How the System Receives Time
The IP Office control unit contains a battery backed clock which is used to maintain system time during normal operation and when mains power is removed. The time is obtained using Time protocol (RFC868) requests. Note that this is different from Network Time Protocol (NTP).
Following a reboot the IP Office control unit sends out a time request on its LAN1 interface. It first makes the request to the Voicemail Server IP address in its configuration and, if it receives no reply, then makes a broadcast request.
The Voicemail Lite Server, Voicemail Pro Server/Service and the Manager program can all act as Time servers, giving the time as set on their host PC's. If you are running Manager when the Voicemail Server starts, then Voicemail does not start as a time server. It is therefore highly recommended that you have no copy of Manager running when you start or restart the Voicemail Server.

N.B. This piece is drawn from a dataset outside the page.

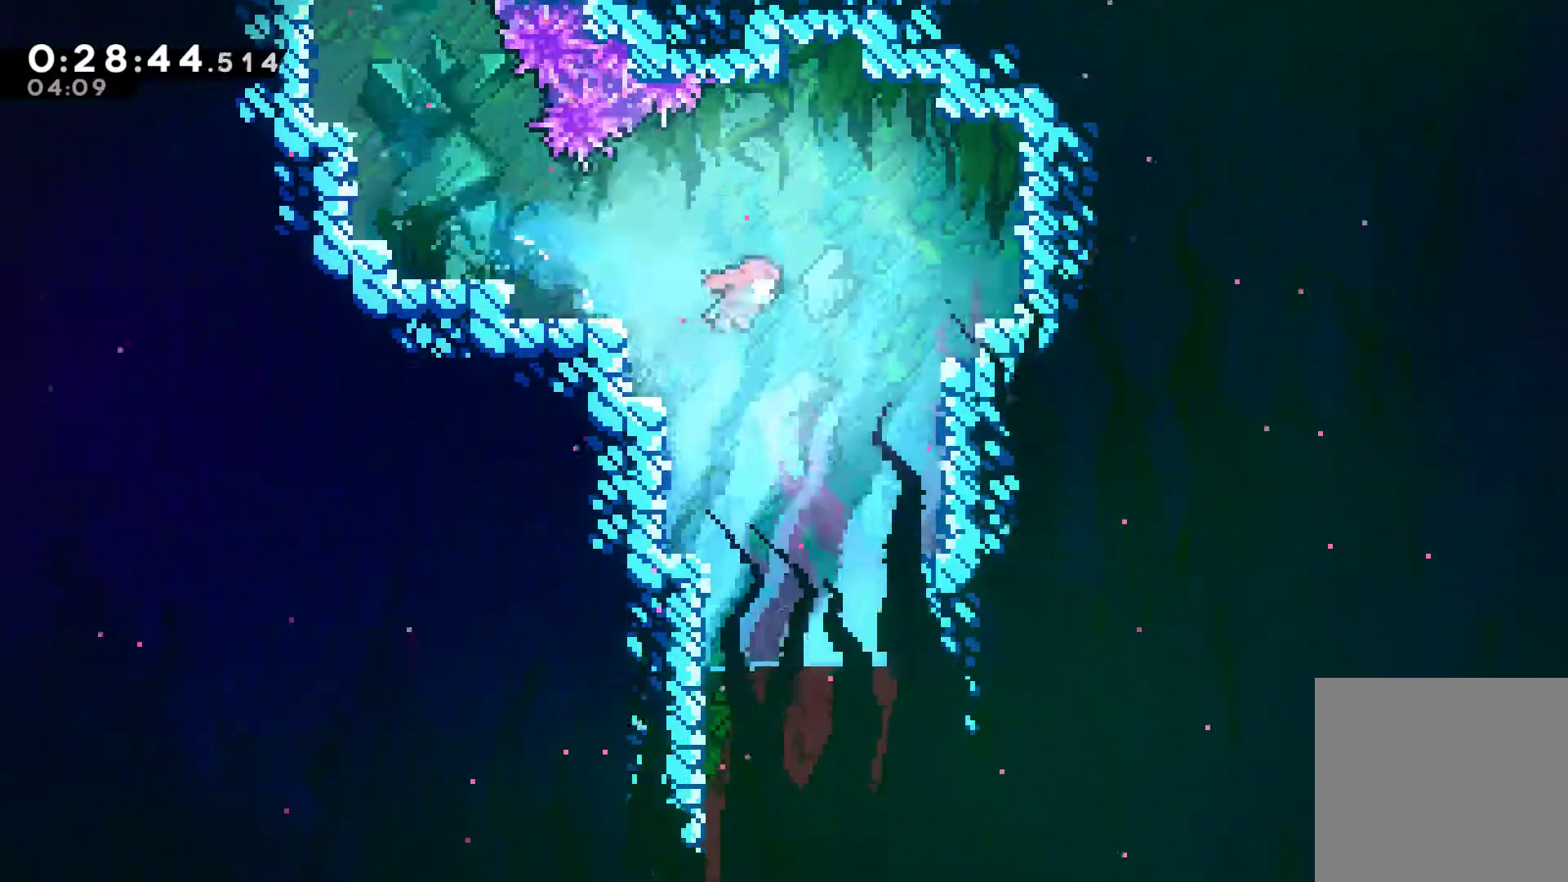
{"buttons": ["DPAD_DOWN"], "left_stick": "center", "right_stick": "center", "events": [[100, "DPAD_RIGHT", "up"], [100, "X", "down"], [200, "X", "up"], [367, "X", "down"], [467, "X", "up"]]}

A specific address for the time server that should be used can be set in the IP Office configuration (System | System | Time Server IP Address). Setting this address to 0.0.0.1 also disables the IP Office's time update requests.
When using a time server located in a different time zone from the IP Office, there are two mechanisms for applying an offset to the time. If Manager is acting as the time server, the time offset for each can be specified through the BOOTP entry for the system. Alternatively, the offset can specified in the IP Office configuration (System | System | Time Offset).